→ Materials provided:
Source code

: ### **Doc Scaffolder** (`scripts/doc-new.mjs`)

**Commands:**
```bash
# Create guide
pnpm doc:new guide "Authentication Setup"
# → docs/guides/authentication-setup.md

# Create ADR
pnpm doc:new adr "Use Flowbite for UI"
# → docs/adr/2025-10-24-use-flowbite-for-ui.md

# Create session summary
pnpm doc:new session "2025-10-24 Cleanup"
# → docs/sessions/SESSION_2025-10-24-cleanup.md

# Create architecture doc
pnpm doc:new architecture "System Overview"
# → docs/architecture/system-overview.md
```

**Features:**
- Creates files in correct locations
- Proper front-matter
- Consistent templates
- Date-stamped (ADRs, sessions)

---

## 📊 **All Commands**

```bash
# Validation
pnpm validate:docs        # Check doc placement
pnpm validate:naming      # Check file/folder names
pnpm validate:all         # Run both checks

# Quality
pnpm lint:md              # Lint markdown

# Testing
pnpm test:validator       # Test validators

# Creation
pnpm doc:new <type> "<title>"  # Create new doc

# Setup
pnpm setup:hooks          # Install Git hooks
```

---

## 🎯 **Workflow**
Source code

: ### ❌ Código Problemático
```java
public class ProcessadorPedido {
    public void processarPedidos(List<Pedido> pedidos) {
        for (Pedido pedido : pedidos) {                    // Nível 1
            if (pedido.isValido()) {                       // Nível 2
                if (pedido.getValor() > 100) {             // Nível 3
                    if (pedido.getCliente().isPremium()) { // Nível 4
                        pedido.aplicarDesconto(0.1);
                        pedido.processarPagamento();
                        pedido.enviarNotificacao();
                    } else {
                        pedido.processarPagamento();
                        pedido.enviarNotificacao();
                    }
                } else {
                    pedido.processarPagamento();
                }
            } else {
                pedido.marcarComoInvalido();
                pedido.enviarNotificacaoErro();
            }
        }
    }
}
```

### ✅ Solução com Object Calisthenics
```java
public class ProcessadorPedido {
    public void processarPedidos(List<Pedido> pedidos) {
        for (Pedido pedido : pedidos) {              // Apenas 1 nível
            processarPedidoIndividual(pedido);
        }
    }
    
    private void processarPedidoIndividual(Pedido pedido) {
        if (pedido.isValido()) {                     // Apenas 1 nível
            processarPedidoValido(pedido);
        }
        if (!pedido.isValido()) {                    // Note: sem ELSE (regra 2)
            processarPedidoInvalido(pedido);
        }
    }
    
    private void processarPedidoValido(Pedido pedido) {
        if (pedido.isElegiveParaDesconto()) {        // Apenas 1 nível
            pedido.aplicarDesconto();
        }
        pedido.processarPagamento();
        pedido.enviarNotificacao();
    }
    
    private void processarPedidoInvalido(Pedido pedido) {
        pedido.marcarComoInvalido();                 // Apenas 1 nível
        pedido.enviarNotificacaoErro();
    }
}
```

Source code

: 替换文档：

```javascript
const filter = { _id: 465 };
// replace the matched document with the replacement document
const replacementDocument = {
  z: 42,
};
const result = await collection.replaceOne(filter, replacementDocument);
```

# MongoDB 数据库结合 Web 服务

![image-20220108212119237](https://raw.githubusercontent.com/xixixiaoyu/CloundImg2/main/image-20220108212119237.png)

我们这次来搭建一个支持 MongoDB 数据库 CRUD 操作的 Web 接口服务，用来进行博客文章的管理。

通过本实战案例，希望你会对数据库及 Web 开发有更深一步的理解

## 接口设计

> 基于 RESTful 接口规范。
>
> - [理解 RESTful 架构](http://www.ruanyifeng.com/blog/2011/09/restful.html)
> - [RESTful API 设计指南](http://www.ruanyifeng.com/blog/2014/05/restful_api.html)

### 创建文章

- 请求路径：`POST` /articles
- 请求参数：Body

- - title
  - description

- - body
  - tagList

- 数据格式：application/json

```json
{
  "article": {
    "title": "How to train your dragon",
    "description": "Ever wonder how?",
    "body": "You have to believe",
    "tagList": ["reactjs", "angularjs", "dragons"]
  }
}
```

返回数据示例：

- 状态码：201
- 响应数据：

→ Work instruction: The answer must reproduce every record exactly.

→ Solution below:
Source code

: ### **Doc Scaffolder** (`scripts/doc-new.mjs`)

**Commands:**
```bash
# Create guide
pnpm doc:new guide "Authentication Setup"
# → docs/guides/authentication-setup.md

# Create ADR
pnpm doc:new adr "Use Flowbite for UI"
# → docs/adr/2025-10-24-use-flowbite-for-ui.md

# Create session summary
pnpm doc:new session "2025-10-24 Cleanup"
# → docs/sessions/SESSION_2025-10-24-cleanup.md

# Create architecture doc
pnpm doc:new architecture "System Overview"
# → docs/architecture/system-overview.md
```

**Features:**
- Creates files in correct locations
- Proper front-matter
- Consistent templates
- Date-stamped (ADRs, sessions)

---

## 📊 **All Commands**

```bash
# Validation
pnpm validate:docs        # Check doc placement
pnpm validate:naming      # Check file/folder names
pnpm validate:all         # Run both checks

# Quality
pnpm lint:md              # Lint markdown

# Testing
pnpm test:validator       # Test validators

# Creation
pnpm doc:new <type> "<title>"  # Create new doc

# Setup
pnpm setup:hooks          # Install Git hooks
```

---

## 🎯 **Workflow**
Source code

: ### ❌ Código Problemático
```java
public class ProcessadorPedido {
    public void processarPedidos(List<Pedido> pedidos) {
        for (Pedido pedido : pedidos) {                    // Nível 1
            if (pedido.isValido()) {                       // Nível 2
                if (pedido.getValor() > 100) {             // Nível 3
                    if (pedido.getCliente().isPremium()) { // Nível 4
                        pedido.aplicarDesconto(0.1);
                        pedido.processarPagamento();
                        pedido.enviarNotificacao();
                    } else {
                        pedido.processarPagamento();
                        pedido.enviarNotificacao();
                    }
                } else {
                    pedido.processarPagamento();
                }
            } else {
                pedido.marcarComoInvalido();
                pedido.enviarNotificacaoErro();
            }
        }
    }
}
```

### ✅ Solução com Object Calisthenics
```java
public class ProcessadorPedido {
    public void processarPedidos(List<Pedido> pedidos) {
        for (Pedido pedido : pedidos) {              // Apenas 1 nível
            processarPedidoIndividual(pedido);
        }
    }
    
    private void processarPedidoIndividual(Pedido pedido) {
        if (pedido.isValido()) {                     // Apenas 1 nível
            processarPedidoValido(pedido);
        }
        if (!pedido.isValido()) {                    // Note: sem ELSE (regra 2)
            processarPedidoInvalido(pedido);
        }
    }
    
    private void processarPedidoValido(Pedido pedido) {
        if (pedido.isElegiveParaDesconto()) {        // Apenas 1 nível
            pedido.aplicarDesconto();
        }
        pedido.processarPagamento();
        pedido.enviarNotificacao();
    }
    
    private void processarPedidoInvalido(Pedido pedido) {
        pedido.marcarComoInvalido();                 // Apenas 1 nível
        pedido.enviarNotificacaoErro();
    }
}
```

Source code

: 替换文档：

```javascript
const filter = { _id: 465 };
// replace the matched document with the replacement document
const replacementDocument = {
  z: 42,
};
const result = await collection.replaceOne(filter, replacementDocument);
```

# MongoDB 数据库结合 Web 服务

![image-20220108212119237](https://raw.githubusercontent.com/xixixiaoyu/CloundImg2/main/image-20220108212119237.png)

我们这次来搭建一个支持 MongoDB 数据库 CRUD 操作的 Web 接口服务，用来进行博客文章的管理。

通过本实战案例，希望你会对数据库及 Web 开发有更深一步的理解

## 接口设计

> 基于 RESTful 接口规范。
>
> - [理解 RESTful 架构](http://www.ruanyifeng.com/blog/2011/09/restful.html)
> - [RESTful API 设计指南](http://www.ruanyifeng.com/blog/2014/05/restful_api.html)

### 创建文章

- 请求路径：`POST` /articles
- 请求参数：Body

- - title
  - description

- - body
  - tagList

- 数据格式：application/json

```json
{
  "article": {
    "title": "How to train your dragon",
    "description": "Ever wonder how?",
    "body": "You have to believe",
    "tagList": ["reactjs", "angularjs", "dragons"]
  }
}
```

返回数据示例：

- 状态码：201
- 响应数据：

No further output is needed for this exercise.